Medium to long term, we remain bullish for the industry, with Bitcoin leading the way. However, we approach the Coinbase listing with caution as a potential ‘’sell the news’’ event may very well play out with a downside move likely to be more aggressive than a move to the upside as it will catch the majority off guard. An aggressive post Coinbase dip will likely make for a superb entry point for a long-term position for those still looking for an entry. Post listing, we expect some increased volatility to return to Bitcoin.

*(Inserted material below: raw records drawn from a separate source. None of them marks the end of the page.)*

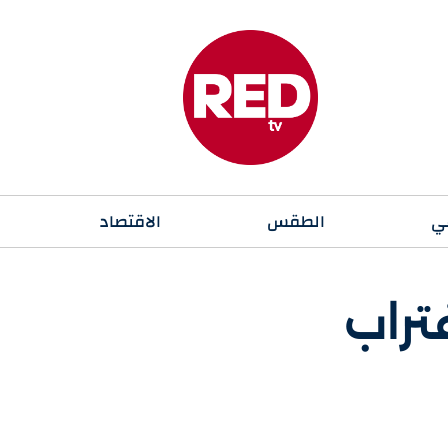
ي
الطقس
الاقتصاد
تراب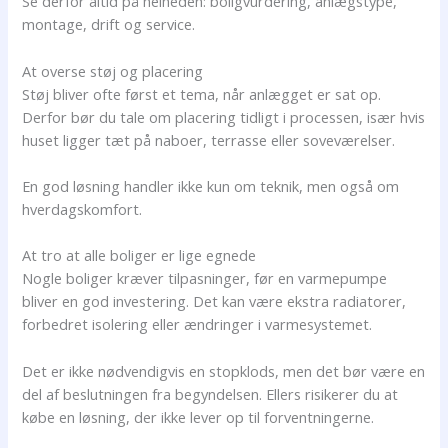
Se derfor altid på helheden: boligvurdering, anlægstype,
montage, drift og service.
At overse støj og placering
Støj bliver ofte først et tema, når anlægget er sat op.
Derfor bør du tale om placering tidligt i processen, især hvis
huset ligger tæt på naboer, terrasse eller soveværelser.
En god løsning handler ikke kun om teknik, men også om
hverdagskomfort.
At tro at alle boliger er lige egnede
Nogle boliger kræver tilpasninger, før en varmepumpe
bliver en god investering. Det kan være ekstra radiatorer,
forbedret isolering eller ændringer i varmesystemet.
Det er ikke nødvendigvis en stopklods, men det bør være en
del af beslutningen fra begyndelsen. Ellers risikerer du at
købe en løsning, der ikke lever op til forventningerne.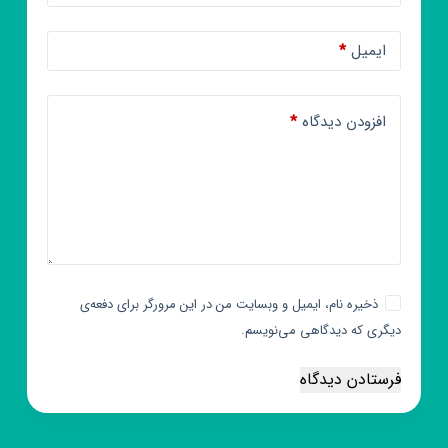
ایمیل
*
افزودن دیدگاه
*
ذخیره نام، ایمیل و وبسایت من در این مرورگر برای دفعه‌ی
دیگری که دیدگاهی می‌نویسم.
فرستادن دیدگاه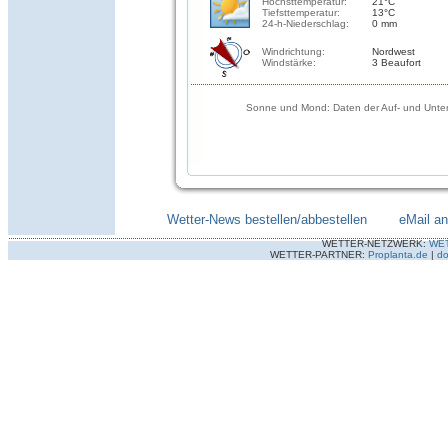
Höchsttemperatur:
21°C
Tiefsttemperatur:
13°C
24-h-Niederschlag:
0 mm
Windrichtung:
Nordwest
Windstärke:
3 Beaufort
Sonne und Mond: Daten der Auf- und Unter
Wetter-News bestellen/abbestellen
--------
eMail a
WETTER-NETZWERK:
WE
WETTER-PARTNER:
Proplanta.de
|
do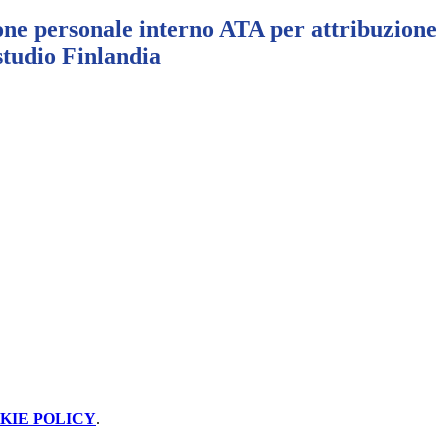
one personale interno ATA per attribuzione
 studio Finlandia
KIE POLICY
.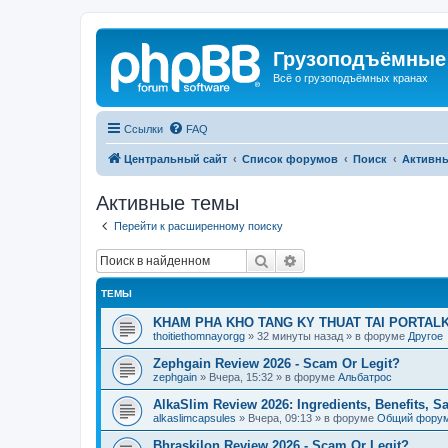
Грузоподъёмные
Всё о грузоподъёмных кранах
Ссылки
FAQ
Центральный сайт
Список форумов
Поиск
Активн
Активные темы
Перейти к расширенному поиску
Поиск
Расширенный поиск
ТЕМЫ
KHAM PHA KHO TANG KY THUAT TAI PORTALK
thoitiethomnayorgg
»
32 минуты назад
» в форуме
Другое
Zephgain Review 2026 - Scam Or Legit?
zephgain
»
Вчера, 15:32
» в форуме
Альбатрос
AlkaSlim Review 2026: Ingredients, Benefits, S
alkaslimcapsules
»
Вчера, 09:13
» в форуме
Общий фору
Bhraskilon Review 2026 - Scam Or Legit?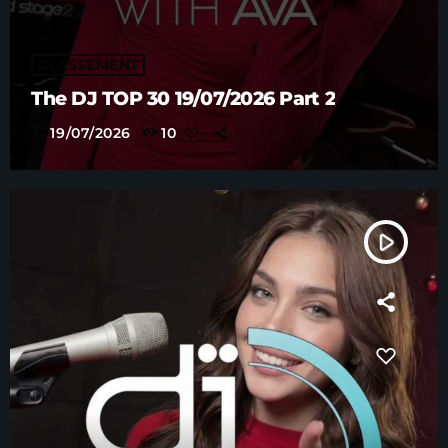
CLASSEMENT
The DJ TOP 30 19/07/2026 Part 2
today
19/07/2026
10
play_arrow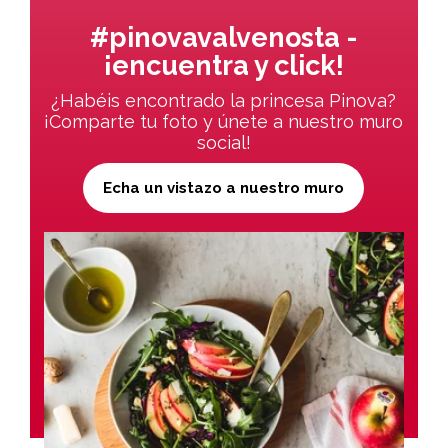
#pinovavalvenosta -
¡encuentra y click!
¿Habéis encontrado la princesa Pinova?
¡Comparte tu foto y únete a nuestro muro
social!
Echa un vistazo a nuestro muro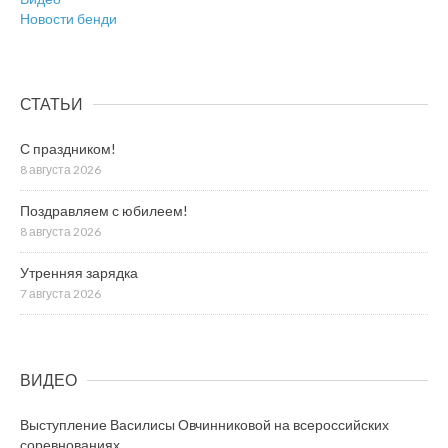
Новости бенди
СТАТЬИ
С праздником!
8 августа 2026
Поздравляем с юбилеем!
8 августа 2026
Утренняя зарядка
7 августа 2026
ВИДЕО
Выступление Василисы Овчинниковой на всероссийских
соревнованиях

Whilst short term price action this week remains unclear, notable comments last week from SEC commissioner Hester Pierce supports our long-term view that the crypto industry, despite the slow creep of regulation, is here to stay and certainly is passed (or passing) the point of ever being banned. Ray Dalio take note.
I don’t see how you could ban it…a government could say it’s not allowed here, but people would still be able to do it….so I think it would be a foolish thing for the government to try to do that
I think we were past that point of banning Bitcoin very early on because you’d have to shut down the internet. I don’t see how you could ban it — — Hester Pierce
Other noteworthy comments came from investing legend Peter Thiel who spoke rather cryptically about Bitcoin’s potential weaponization by China in its pursuit to destabilize USD hegemony
“I do wonder whether bitcoin should be thought of as a Chinese financial weapon against the U.S. It threatens fiat money, but it especially threatens the U.S. dollar.
..China’s long Bitcoin, perhaps from a geopolitical perspective, the U.S. should be asking some tougher questions about exactly how that works.”
Many journalists were quick to jump on this story and deduce that his comments were negative towards Bitcoin by promoting greater regulation but Thiel is very likely doing the exact opposite. He is very long Bitcoin and has been for years so has a vested interest in seeing Bitcoin price appreciate. He is also extremely well connected within US politics and especially the Republican party where he has donated significantly over the years. He is very aware that his comments will land within the political meeting rooms in Washington, and create a conversation that may well lead to the US taking a more prominent role in this potential new global reserve asset, before it’s too late. Peter Thiel has the politicians’ ear and he is using it to push Bitcoin up the agenda within US political circles that he can influence.